Excerpt |
%%

Soham makes several attempts to bolster its argument, but these attempts fall flat. First, Soham cites several other portions of the Agreements to show that they use the word "replace" elsewhere but not in Sections 13.7.4 and 13.7.5 (see Doc. 31 at 8). From this evidence, Soham argues, if Marco's meant to say "replacements," Marco's knew how to say it. But the provisions Soham cites do not use the term "replace" and "upgrade" together. They do not suggest how those two words relate to one another or suggest that an upgrade cannot include a replacement.
Next, Soham cites to the deposition of April Cooper, a leader of Marco's IT team, to show that even a member of the Marco's team distinguishes the terms upgrade and replace. Soham cites the following portion of the deposition (Doc. 33-1 at 10):
Q: So rather than merely upgrading it, you had to replace it?
A: Correct.
Q: Okay. And is it the same thing - is the same thing true of the equipment, the hardware? You couldn't upgrade the hardware either; you had to replace it?
A: Correct.
But elsewhere in the same deposition, Cooper uses the terms replace and upgrade interchangeably (id. at 9) (emphasis added):
Q: Is there anything else that needed to be replaced in connection with the conversion?
A: Internet cables.
Q: Why?
A: If the store was an older store, we had site surveys done in order to have all the cablings checked to make sure that they were upgraded .
Contrary to Soham's reason for citing the deposition, this testimony reinforces the fact that not all upgrades are replacements, but some are.
Finally, Soham relies on two cases, which are likewise of no help. First, Soham cites Peterbrooke Franchising of Am., LLC v. Miami Chocolates, LLC , 312 F.Supp.3d 1325 (S.D. Fla. 2018). There, in a case similar to this one, the court held that the franchisee breached the franchise agreement by failing to replace its POS system as the franchisor directed. The relevant contractual provision specifically stated "replace or upgrade" instead of just upgrade. Id. at 1335. But the more specific contractual language of another, unrelated franchise agreement does nothing to alter the language in the Franchise Agreements here. Peterbrooke says nothing about whether the term "upgrade" alone encompasses the possibility of replacement.
Soham also cites McHugh v. DLT Sols., Inc. , 618 F.3d 1375 (Fed. Cir. 2010) for the proposition that "replace" and "upgrade" have two different meanings. There, a contract between a government agency and a software contractor prohibited the agency from replacing software leased from the contractor. But instead of installing the leased software, the agency upgraded software that it already had and cancelled the leasing contract. The court held that the agency had not "replaced" the leased software, it had only made minor upgrades to previously installed software. Id. at 1381.

%%

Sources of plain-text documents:
%%

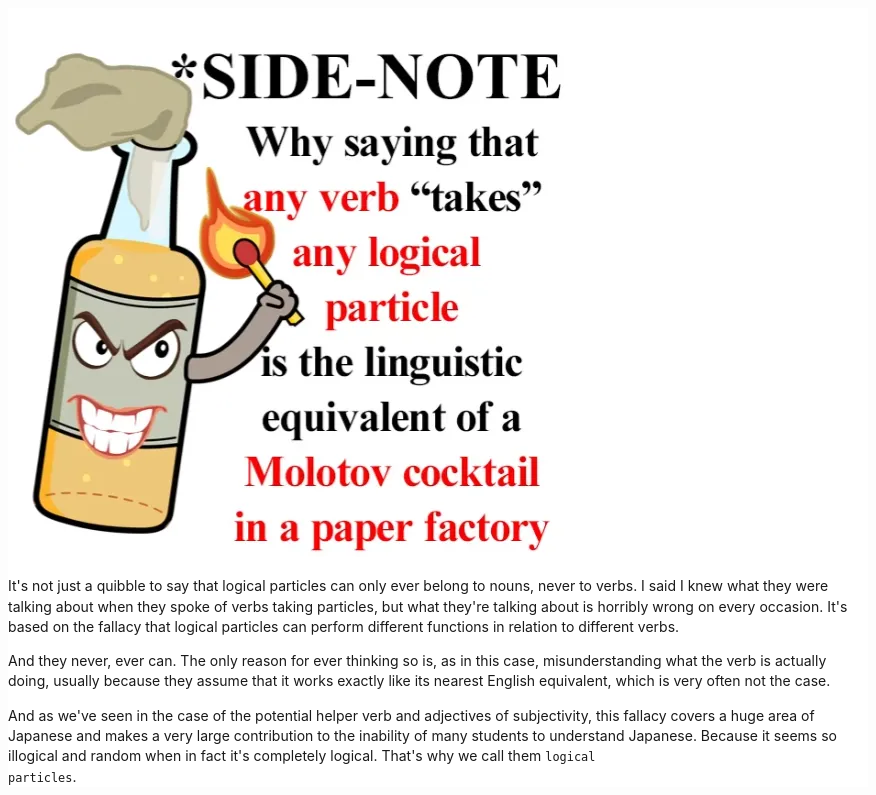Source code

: ![](media/image753.webp)

It's not just a quibble to say that logical particles can only ever belong to nouns, never to verbs. I said I knew what they were talking about when they spoke of verbs taking particles, but what they're talking about is horribly wrong on every occasion. It's based on the fallacy that logical particles can perform different functions in relation to different verbs.

And they never, ever can. The only reason for ever thinking so is, as in this case, misunderstanding what the verb is actually doing, usually because they assume that it works exactly like its nearest English equivalent, which is very often not the case.

And as we've seen in the case of the potential helper verb and adjectives of subjectivity, this fallacy covers a huge area of Japanese and makes a very large contribution to the inability of many students to understand Japanese. Because it seems so illogical and random when in fact it's completely logical. That's why we call them <code>logical particles</code>.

%%

Job 1 |
Copy the passage on Soham's contract arguments word for word, from "Soham makes several" up to and including "it, you had to replace it?".
Job 2 |
Pick up the passage on Soham's contract arguments right after its final sentence and continue it.

Answer box 1 |
Soham makes several attempts to bolster its argument, but these attempts fall flat. First, Soham cites several other portions of the Agreements to show that they use the word "replace" elsewhere but not in Sections 13.7.4 and 13.7.5 (see Doc. 31 at 8). From this evidence, Soham argues, if Marco's meant to say "replacements," Marco's knew how to say it. But the provisions Soham cites do not use the term "replace" and "upgrade" together. They do not suggest how those two words relate to one another or suggest that an upgrade cannot include a replacement.
Next, Soham cites to the deposition of April Cooper, a leader of Marco's IT team, to show that even a member of the Marco's team distinguishes the terms upgrade and replace. Soham cites the following portion of the deposition (Doc. 33-1 at 10):
Q: So rather than merely upgrading it, you had to replace it?

Answer box 2 |
But McHugh suggests that an upgrade, when substantial enough, can amount to a replacement. The McHugh court specified that "the upgrade here was not carried out with an eye toward replacing the [leased] software." Id. Recognizing the two terms could overlap, the court stated that "such an insubstantial upgrade cannot reasonably constitute a replacement of the contracted-for software." Id. If an insubstantial upgrade cannot constitute a replacement, then a more substantial upgrade could constitute a replacement.
These cases - like the deposition testimony, the dictionary definitions, and the plain language of the Agreements - all lead to the same conclusion: a requirement to upgrade includes a requirement to replace. Although some upgrades are minor, other, more substantial upgrades can amount to replacements. As Plaintiffs' counsel put it at the Record Hearing, "If you upgrade your iPhone from an iPhone 6 to an iPhone 8, you get a new phone . If I upgrade my Pinto to a Cadillac, I'm changing it out ." (Hrg. Tr. at 33). The contract requirement that Soham "make upgrades" encompasses those more substantial upgrades that involve replacing the old with the new.
Under the terms of the contract, Soham was required to obey Marco's reasonable requests for replacing the POS system. Marco's gave Soham over a year to comply; Soham failed to do so. Soham materially breached the Agreements, and Marco's acted within its rights when it terminated the Agreements. Thus, Marco's terminated the Franchise Agreements properly, and Soham's continued use of the Marco's trademarks is unauthorized. This showing of continued, unauthorized use is sufficient to show likelihood of confusion.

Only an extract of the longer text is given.